*** PROVIDED DATA ***

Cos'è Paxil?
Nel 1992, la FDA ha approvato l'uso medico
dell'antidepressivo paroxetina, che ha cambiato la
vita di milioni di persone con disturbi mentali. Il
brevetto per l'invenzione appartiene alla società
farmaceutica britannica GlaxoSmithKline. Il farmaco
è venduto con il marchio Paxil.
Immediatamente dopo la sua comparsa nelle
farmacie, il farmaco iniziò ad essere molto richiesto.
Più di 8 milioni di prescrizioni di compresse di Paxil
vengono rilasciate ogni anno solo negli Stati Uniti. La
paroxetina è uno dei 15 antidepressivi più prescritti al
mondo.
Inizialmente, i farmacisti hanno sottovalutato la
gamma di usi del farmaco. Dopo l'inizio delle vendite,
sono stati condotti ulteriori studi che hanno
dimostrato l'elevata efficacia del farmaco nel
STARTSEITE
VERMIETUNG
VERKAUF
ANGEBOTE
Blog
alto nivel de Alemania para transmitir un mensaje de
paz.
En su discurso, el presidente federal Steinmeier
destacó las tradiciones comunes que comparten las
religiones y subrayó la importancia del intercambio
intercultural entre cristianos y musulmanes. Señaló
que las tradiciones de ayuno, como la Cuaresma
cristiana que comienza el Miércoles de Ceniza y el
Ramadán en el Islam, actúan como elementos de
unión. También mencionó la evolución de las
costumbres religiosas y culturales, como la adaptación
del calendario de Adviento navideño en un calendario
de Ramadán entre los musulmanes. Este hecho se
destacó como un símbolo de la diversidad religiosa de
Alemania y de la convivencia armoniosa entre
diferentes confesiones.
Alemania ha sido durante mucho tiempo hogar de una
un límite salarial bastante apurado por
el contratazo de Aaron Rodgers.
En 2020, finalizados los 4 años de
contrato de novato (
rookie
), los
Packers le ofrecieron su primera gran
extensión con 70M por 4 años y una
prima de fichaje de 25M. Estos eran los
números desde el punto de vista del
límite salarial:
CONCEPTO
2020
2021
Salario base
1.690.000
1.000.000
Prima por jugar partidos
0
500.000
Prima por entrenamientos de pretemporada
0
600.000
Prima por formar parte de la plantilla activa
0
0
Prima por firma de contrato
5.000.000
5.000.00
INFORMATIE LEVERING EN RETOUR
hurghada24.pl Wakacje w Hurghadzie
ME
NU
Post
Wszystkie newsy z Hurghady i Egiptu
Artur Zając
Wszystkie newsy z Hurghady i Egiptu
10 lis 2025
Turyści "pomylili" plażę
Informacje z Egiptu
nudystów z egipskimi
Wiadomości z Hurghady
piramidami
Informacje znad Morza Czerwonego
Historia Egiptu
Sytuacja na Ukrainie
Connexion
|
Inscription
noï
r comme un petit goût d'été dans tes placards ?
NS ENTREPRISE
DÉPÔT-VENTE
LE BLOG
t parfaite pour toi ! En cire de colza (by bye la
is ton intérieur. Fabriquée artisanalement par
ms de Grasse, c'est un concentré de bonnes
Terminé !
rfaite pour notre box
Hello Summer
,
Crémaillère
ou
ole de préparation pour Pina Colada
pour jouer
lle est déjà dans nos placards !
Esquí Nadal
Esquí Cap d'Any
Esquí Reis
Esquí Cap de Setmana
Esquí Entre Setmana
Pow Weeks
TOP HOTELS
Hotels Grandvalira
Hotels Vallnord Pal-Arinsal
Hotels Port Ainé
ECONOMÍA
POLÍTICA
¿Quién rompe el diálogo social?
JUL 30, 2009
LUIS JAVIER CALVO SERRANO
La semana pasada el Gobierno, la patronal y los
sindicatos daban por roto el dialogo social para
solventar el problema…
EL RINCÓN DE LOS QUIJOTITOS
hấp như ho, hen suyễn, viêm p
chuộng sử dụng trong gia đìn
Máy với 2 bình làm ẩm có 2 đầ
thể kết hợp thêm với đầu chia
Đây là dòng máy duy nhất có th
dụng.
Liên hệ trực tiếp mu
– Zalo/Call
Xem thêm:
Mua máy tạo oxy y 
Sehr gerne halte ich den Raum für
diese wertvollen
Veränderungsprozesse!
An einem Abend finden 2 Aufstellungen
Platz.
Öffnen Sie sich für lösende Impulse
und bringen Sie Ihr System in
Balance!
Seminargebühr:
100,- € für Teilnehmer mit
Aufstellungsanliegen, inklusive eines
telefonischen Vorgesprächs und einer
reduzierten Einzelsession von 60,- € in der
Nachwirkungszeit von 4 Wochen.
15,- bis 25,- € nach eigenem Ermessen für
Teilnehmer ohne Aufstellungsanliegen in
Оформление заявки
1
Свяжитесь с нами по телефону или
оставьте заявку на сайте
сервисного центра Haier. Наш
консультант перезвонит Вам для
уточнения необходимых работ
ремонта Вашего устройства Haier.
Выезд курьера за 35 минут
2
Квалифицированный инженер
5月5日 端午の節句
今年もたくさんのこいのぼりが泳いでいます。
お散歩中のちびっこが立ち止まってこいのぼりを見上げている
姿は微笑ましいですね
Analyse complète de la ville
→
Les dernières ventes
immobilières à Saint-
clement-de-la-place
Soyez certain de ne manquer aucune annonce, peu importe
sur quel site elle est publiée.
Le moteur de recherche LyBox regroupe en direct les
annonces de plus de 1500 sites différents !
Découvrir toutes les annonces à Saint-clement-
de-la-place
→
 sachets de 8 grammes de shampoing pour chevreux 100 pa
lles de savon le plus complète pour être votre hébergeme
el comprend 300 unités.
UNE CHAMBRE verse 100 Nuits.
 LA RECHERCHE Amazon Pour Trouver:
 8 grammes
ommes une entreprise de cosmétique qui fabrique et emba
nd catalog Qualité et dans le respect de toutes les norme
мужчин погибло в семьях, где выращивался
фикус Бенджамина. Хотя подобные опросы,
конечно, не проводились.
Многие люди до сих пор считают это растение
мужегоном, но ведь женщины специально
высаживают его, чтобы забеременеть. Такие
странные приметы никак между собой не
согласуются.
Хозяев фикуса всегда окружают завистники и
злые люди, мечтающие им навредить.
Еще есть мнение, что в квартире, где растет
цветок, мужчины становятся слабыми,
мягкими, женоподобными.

***

*EXERCISE DIRECTIONS:* All the data must be duplicated exactly, with nothing added or removed.

*FINISHED TASK:*
Cos'è Paxil?
Nel 1992, la FDA ha approvato l'uso medico
dell'antidepressivo paroxetina, che ha cambiato la
vita di milioni di persone con disturbi mentali. Il
brevetto per l'invenzione appartiene alla società
farmaceutica britannica GlaxoSmithKline. Il farmaco
è venduto con il marchio Paxil.
Immediatamente dopo la sua comparsa nelle
farmacie, il farmaco iniziò ad essere molto richiesto.
Più di 8 milioni di prescrizioni di compresse di Paxil
vengono rilasciate ogni anno solo negli Stati Uniti. La
paroxetina è uno dei 15 antidepressivi più prescritti al
mondo.
Inizialmente, i farmacisti hanno sottovalutato la
gamma di usi del farmaco. Dopo l'inizio delle vendite,
sono stati condotti ulteriori studi che hanno
dimostrato l'elevata efficacia del farmaco nel
STARTSEITE
VERMIETUNG
VERKAUF
ANGEBOTE
Blog
alto nivel de Alemania para transmitir un mensaje de
paz.
En su discurso, el presidente federal Steinmeier
destacó las tradiciones comunes que comparten las
religiones y subrayó la importancia del intercambio
intercultural entre cristianos y musulmanes. Señaló
que las tradiciones de ayuno, como la Cuaresma
cristiana que comienza el Miércoles de Ceniza y el
Ramadán en el Islam, actúan como elementos de
unión. También mencionó la evolución de las
costumbres religiosas y culturales, como la adaptación
del calendario de Adviento navideño en un calendario
de Ramadán entre los musulmanes. Este hecho se
destacó como un símbolo de la diversidad religiosa de
Alemania y de la convivencia armoniosa entre
diferentes confesiones.
Alemania ha sido durante mucho tiempo hogar de una
un límite salarial bastante apurado por
el contratazo de Aaron Rodgers.
En 2020, finalizados los 4 años de
contrato de novato (
rookie
), los
Packers le ofrecieron su primera gran
extensión con 70M por 4 años y una
prima de fichaje de 25M. Estos eran los
números desde el punto de vista del
límite salarial:
CONCEPTO
2020
2021
Salario base
1.690.000
1.000.000
Prima por jugar partidos
0
500.000
Prima por entrenamientos de pretemporada
0
600.000
Prima por formar parte de la plantilla activa
0
0
Prima por firma de contrato
5.000.000
5.000.00
INFORMATIE LEVERING EN RETOUR
hurghada24.pl Wakacje w Hurghadzie
ME
NU
Post
Wszystkie newsy z Hurghady i Egiptu
Artur Zając
Wszystkie newsy z Hurghady i Egiptu
10 lis 2025
Turyści "pomylili" plażę
Informacje z Egiptu
nudystów z egipskimi
Wiadomości z Hurghady
piramidami
Informacje znad Morza Czerwonego
Historia Egiptu
Sytuacja na Ukrainie
Connexion
|
Inscription
noï
r comme un petit goût d'été dans tes placards ?
NS ENTREPRISE
DÉPÔT-VENTE
LE BLOG
t parfaite pour toi ! En cire de colza (by bye la
is ton intérieur. Fabriquée artisanalement par
ms de Grasse, c'est un concentré de bonnes
Terminé !
rfaite pour notre box
Hello Summer
,
Crémaillère
ou
ole de préparation pour Pina Colada
pour jouer
lle est déjà dans nos placards !
Esquí Nadal
Esquí Cap d'Any
Esquí Reis
Esquí Cap de Setmana
Esquí Entre Setmana
Pow Weeks
TOP HOTELS
Hotels Grandvalira
Hotels Vallnord Pal-Arinsal
Hotels Port Ainé
ECONOMÍA
POLÍTICA
¿Quién rompe el diálogo social?
JUL 30, 2009
LUIS JAVIER CALVO SERRANO
La semana pasada el Gobierno, la patronal y los
sindicatos daban por roto el dialogo social para
solventar el problema…
EL RINCÓN DE LOS QUIJOTITOS
hấp như ho, hen suyễn, viêm p
chuộng sử dụng trong gia đìn
Máy với 2 bình làm ẩm có 2 đầ
thể kết hợp thêm với đầu chia
Đây là dòng máy duy nhất có th
dụng.
Liên hệ trực tiếp mu
– Zalo/Call
Xem thêm:
Mua máy tạo oxy y 
Sehr gerne halte ich den Raum für
diese wertvollen
Veränderungsprozesse!
An einem Abend finden 2 Aufstellungen
Platz.
Öffnen Sie sich für lösende Impulse
und bringen Sie Ihr System in
Balance!
Seminargebühr:
100,- € für Teilnehmer mit
Aufstellungsanliegen, inklusive eines
telefonischen Vorgesprächs und einer
reduzierten Einzelsession von 60,- € in der
Nachwirkungszeit von 4 Wochen.
15,- bis 25,- € nach eigenem Ermessen für
Teilnehmer ohne Aufstellungsanliegen in
Оформление заявки
1
Свяжитесь с нами по телефону или
оставьте заявку на сайте
сервисного центра Haier. Наш
консультант перезвонит Вам для
уточнения необходимых работ
ремонта Вашего устройства Haier.
Выезд курьера за 35 минут
2
Квалифицированный инженер
5月5日 端午の節句
今年もたくさんのこいのぼりが泳いでいます。
お散歩中のちびっこが立ち止まってこいのぼりを見上げている
姿は微笑ましいですね
Analyse complète de la ville
→
Les dernières ventes
immobilières à Saint-
clement-de-la-place
Soyez certain de ne manquer aucune annonce, peu importe
sur quel site elle est publiée.
Le moteur de recherche LyBox regroupe en direct les
annonces de plus de 1500 sites différents !
Découvrir toutes les annonces à Saint-clement-
de-la-place
→
 sachets de 8 grammes de shampoing pour chevreux 100 pa
lles de savon le plus complète pour être votre hébergeme
el comprend 300 unités.
UNE CHAMBRE verse 100 Nuits.
 LA RECHERCHE Amazon Pour Trouver:
 8 grammes
ommes une entreprise de cosmétique qui fabrique et emba
nd catalog Qualité et dans le respect de toutes les norme
мужчин погибло в семьях, где выращивался
фикус Бенджамина. Хотя подобные опросы,
конечно, не проводились.
Многие люди до сих пор считают это растение
мужегоном, но ведь женщины специально
высаживают его, чтобы забеременеть. Такие
странные приметы никак между собой не
согласуются.
Хозяев фикуса всегда окружают завистники и
злые люди, мечтающие им навредить.
Еще есть мнение, что в квартире, где растет
цветок, мужчины становятся слабыми,
мягкими, женоподобными.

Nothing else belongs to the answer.